Background information
- Born: Ronald Méhu 24 April 1946 (age 80) Boulogne-Billancourt, Hauts-de-Seine, France
- Genres: Rock
- Occupations: Singer, songwriter
- Years active: since 1964
- Labels: Decca Philips, Phonogram, Mercury

= Ronnie Bird =

French rock music singer

Ronnie Bird (born Ronald Méhu; 24 April 1946 in Boulogne-Billancourt, Hauts-de-Seine) is a French singer.

==Career==
As a student, Bird attended Lycée Claude-Bernard in Paris until he had an argument with a teacher.
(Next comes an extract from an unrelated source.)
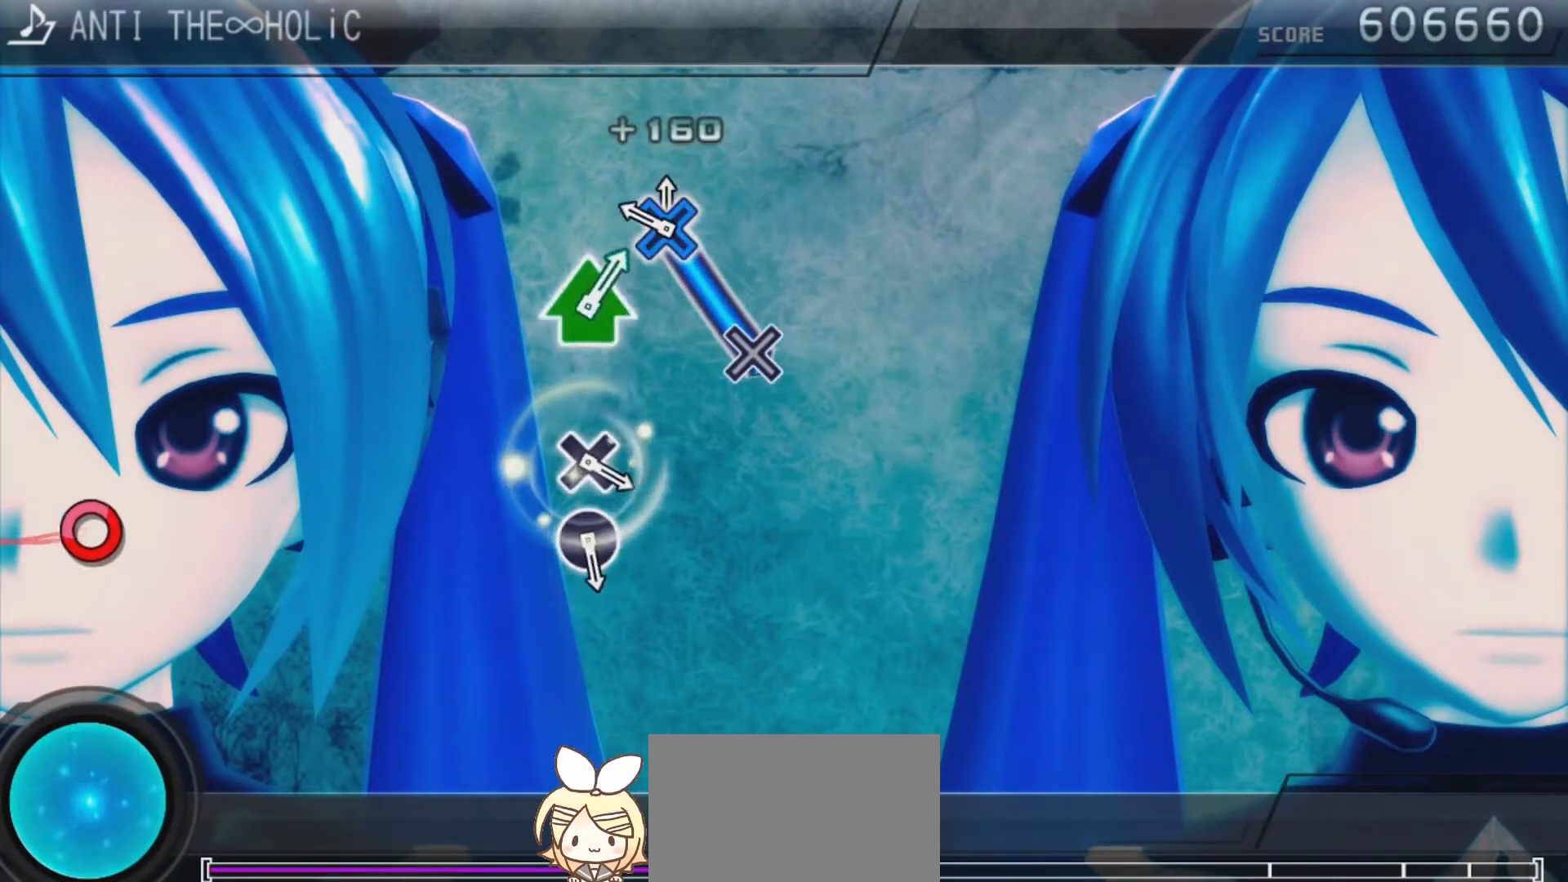
{"buttons": [], "left_stick": "center", "right_stick": "center", "events": [[233, "CROSS", "up"]]}
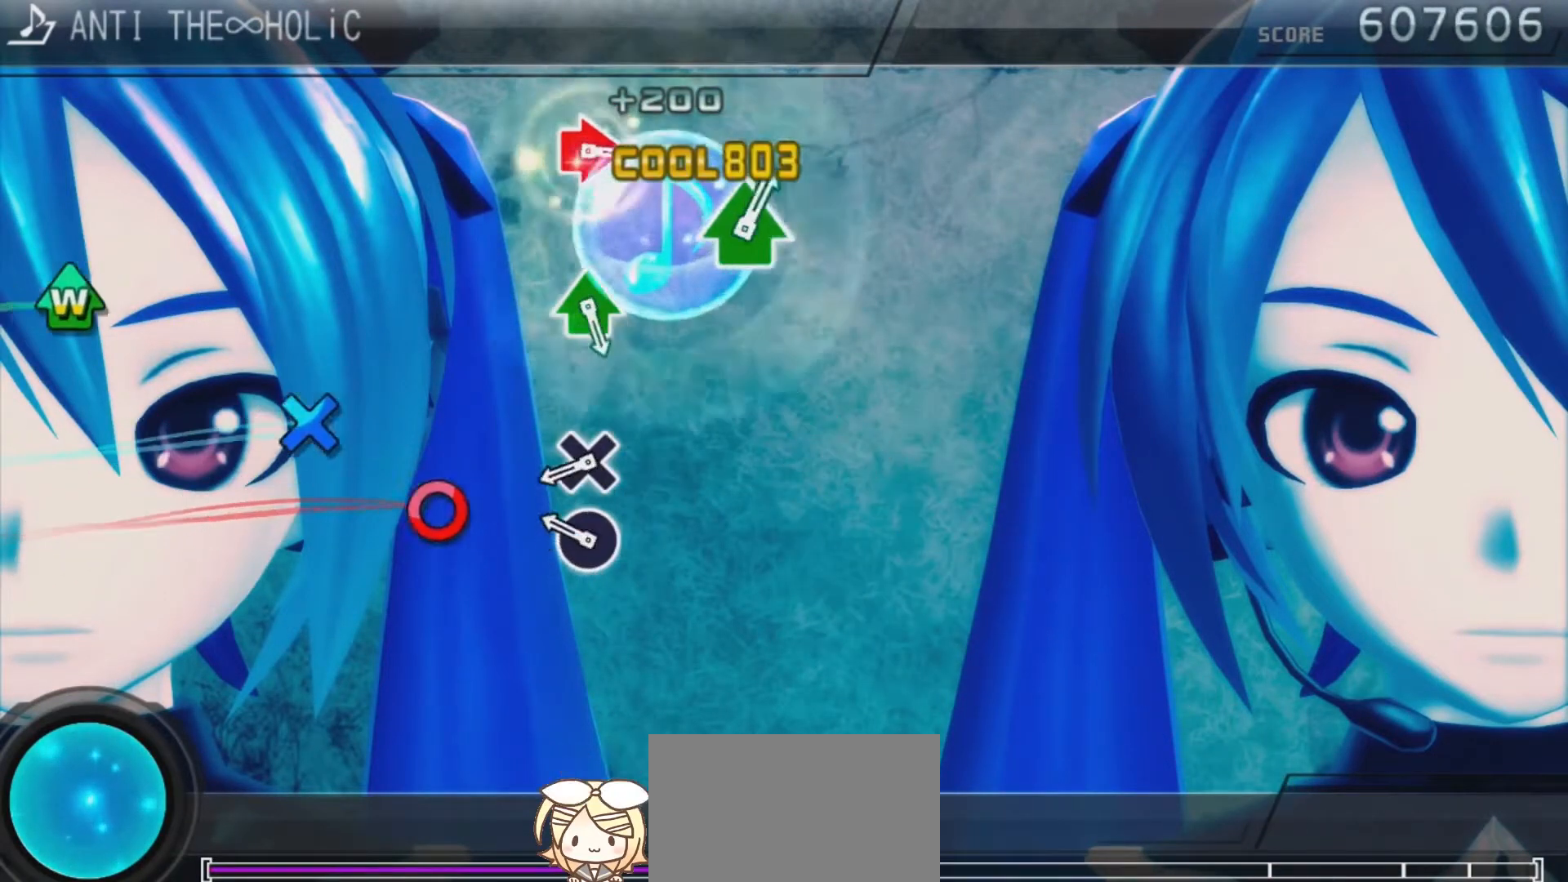
{"buttons": ["CROSS"], "left_stick": "center", "right_stick": "center", "events": [[267, "CIRCLE", "down"], [367, "CIRCLE", "up"], [467, "CROSS", "down"]]}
As a young singer, he preferred to perform in English in a desire for authenticity. He debuted his recording career in 1964 with Decca, with the title track Adieu à un ami, which was a homage to Buddy Holly; this song later appeared in the film US Go Home (1994). According to author Jonathyne Briggs, Bird and other French pop stars of that era, such as Jacques Dutronc, Hugues Aufray, Antoine, and Serge Gainsbourg "created a more diverse pop music landscape". Richie Unterberger later wrote, "During the mid-'60s, Ronnie Bird was the only French artist to successfully emulate the sounds of the British Invasion across the channel".

He was voted the eighth most popular male singer in France in a 1965 poll by Salut Les Copains. He hosted a Radio Luxembourg 208 broadcast on 1 April 1966.

He regularly appeared with popular singers visiting France, including Chuck Berry and Tom Jones.

He recorded the Rolling Stones' "The Last Time" and "Down Home Girl" in French. He recorded songs by Mickey Jones and Tommy Brown in English for Philips. He recorded two songs, "Rain on the City" and "Sad Soul" for the U.S. market before his U.S. tour.

Bird appeared with many other artists in the "photo du siècle" or "photo of the century" taken by Jean-Marie Périer. The photograph published in the magazine Salut les copains in 1966.

Despite his evident ability and the apparent success of songs like Elle m'attend, Où va-t-elle ?, Bird ended his artistic career after 5 years.

He is also noted for participating in the French production of the musical Hair between 1968 and 1972 . Moreover, he wrote the lyrics of the song, Precious Things, sung by Dee Dee Bridgewater, in a duet with Ray Charles, which saw success in 1989.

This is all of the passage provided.